Weszliśmy po schodach na samą górę, a ja nadal bawiąc się mocą, rozłożyłem gwałtownie ramiona, otwierając drzwi od swojej sypialni na szeroko. Uśmiechnąłem się pod nosem i wszedłem do niej, a za mną zaraz czerwonowłosy.

- Już się popisujesz? - parsknął cicho pod nosem. 

- A co...zazdrościsz? - wraz z mocą, wrócił cały mój humor i dawne nastawienie do Tsukasy. Wiedziałem na co mogę sobie pozwolić, jednak gdy zobaczyłem jego błyszczące czerwone oczy, wpatrujące się we mnie jak w jakąś zwierzynę, wzdrygnąłem się. 

- Raczej mi powinni zazdrościć - mówiąc to szedł w moją stronę, odpinając powolnie guziki swojej koszuli. Zmusił mnie do cofnięcia się aż na ścianę i zatrzymał się dopiero wtedy gdy jego usta zupełnie przypadkowo prawie dotykały moich. 

- Niby czego? - mój szept obił się cicho o ściany pokoju, a wargi podczas mówienia zahaczały o te Tsukasy. Nie przyznałbym się za żadne skarby świata, ale poczułem w nim jakąś nutę grozy, czegoś co może mi zagrozić i o zgrozo jakie to było podniecające. 

Wykrzywił usta w uśmiechu i jedną rękę oparł obok mojej głowy, a drugą złapał mnie za biodro, zaciskając na nim swoje szczupłe palce. 

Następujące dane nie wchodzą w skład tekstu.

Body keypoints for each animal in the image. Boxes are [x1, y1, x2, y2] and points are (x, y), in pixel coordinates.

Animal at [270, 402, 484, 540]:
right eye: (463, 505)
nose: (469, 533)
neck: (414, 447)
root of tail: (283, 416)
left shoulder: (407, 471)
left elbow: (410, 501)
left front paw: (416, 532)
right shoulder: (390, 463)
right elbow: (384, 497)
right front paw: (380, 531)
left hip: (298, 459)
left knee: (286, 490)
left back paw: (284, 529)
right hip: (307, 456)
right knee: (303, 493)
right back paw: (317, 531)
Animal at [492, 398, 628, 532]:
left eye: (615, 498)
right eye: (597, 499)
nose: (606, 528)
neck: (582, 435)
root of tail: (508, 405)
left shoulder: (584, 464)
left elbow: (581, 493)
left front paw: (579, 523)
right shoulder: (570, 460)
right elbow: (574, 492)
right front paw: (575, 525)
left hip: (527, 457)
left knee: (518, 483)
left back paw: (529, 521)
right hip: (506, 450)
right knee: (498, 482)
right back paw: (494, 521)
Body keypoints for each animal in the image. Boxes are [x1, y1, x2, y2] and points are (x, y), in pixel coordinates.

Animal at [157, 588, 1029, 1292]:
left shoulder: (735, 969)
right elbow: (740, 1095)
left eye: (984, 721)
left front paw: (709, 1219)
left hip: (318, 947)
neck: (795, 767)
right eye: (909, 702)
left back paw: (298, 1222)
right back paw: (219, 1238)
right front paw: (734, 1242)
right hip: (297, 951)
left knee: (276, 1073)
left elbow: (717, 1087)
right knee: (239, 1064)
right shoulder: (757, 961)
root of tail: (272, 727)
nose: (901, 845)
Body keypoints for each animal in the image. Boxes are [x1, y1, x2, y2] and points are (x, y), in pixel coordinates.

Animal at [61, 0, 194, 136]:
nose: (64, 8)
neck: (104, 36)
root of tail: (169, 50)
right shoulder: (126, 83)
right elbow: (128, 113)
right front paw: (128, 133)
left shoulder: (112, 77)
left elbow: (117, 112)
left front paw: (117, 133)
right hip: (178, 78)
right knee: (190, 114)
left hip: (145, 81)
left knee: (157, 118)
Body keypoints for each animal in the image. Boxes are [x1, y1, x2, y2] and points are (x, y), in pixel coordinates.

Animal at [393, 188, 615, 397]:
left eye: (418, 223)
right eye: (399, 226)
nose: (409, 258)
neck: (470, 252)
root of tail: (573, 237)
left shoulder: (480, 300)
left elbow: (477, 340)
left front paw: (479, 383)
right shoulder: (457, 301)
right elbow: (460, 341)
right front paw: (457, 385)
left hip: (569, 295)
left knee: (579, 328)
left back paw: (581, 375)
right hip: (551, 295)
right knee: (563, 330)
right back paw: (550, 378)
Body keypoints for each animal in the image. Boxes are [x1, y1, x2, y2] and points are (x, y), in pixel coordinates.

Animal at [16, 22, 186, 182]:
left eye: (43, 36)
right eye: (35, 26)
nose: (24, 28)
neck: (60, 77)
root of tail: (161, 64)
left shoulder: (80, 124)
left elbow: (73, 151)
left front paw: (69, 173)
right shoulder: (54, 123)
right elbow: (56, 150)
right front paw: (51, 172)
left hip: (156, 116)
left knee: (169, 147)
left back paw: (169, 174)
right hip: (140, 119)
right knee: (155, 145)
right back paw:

- Tego, że tylko ja mogę rżnąć władcę świata - mówiąc to dotykał moich warg, wywołując przyjemny dreszcz podniecenia. Oddychałem spokojnie, pragnąc teraz tylko posmakowania jego warg. Zacisnąłem dłoń na jego kołnierzu i szarpnąłem nim łącząc nasze usta w żarliwym i pełnym namiętności pocałunku. Odpowiedział od razu, dociskając mnie swoim ciałem mocniej do ściany i powodując tym mój cichy jęk. Całowaliśmy się tak, jak jeszcze nigdy i żaden nie chciał oddać kontroli nad pocałunkiem, a ciała niebezpiecznie się o siebie ocierały przez co oddechy już były płytkie i głośne. Pchnąłem go odrywając się od ściany i szybkim ruchem rzucając go na łóżko. W mgnieniu oka znalazłem się na jego biodrach ponownie łącząc nasze wargi na co on tylko zamruczał i ścisnął przez spodnie moje pośladki. Syknąłem cicho uśmiechając mu się szyderczo w usta i przygryzłem jego wargę czując metaliczny posmak. Warknął na ten ruch i tak sam szybko jak ja dostałem się do łóżka, tak on przekręcił nas bym leżał pod nim. Zdziwiony otworzyłem szerzej oczy i wiedziałem już, że tylko on będzie w stanie dotrzymać mi kroku. Zagryzł się na mojej szyi, a ja zacząłem dosłownie zszarpywać z niego ubranie. 

***

- Mocniej Tsukasa, błagam mocniej - dźwięk obijanych się o siebie ciał niósł się po całym pokoju, tak samo jak moje jęki i posapywania Tsukasy. Dwa spragnione dotyku ciała, tak idealnie ze sobą zsynchronizowane i połączone w jedność. 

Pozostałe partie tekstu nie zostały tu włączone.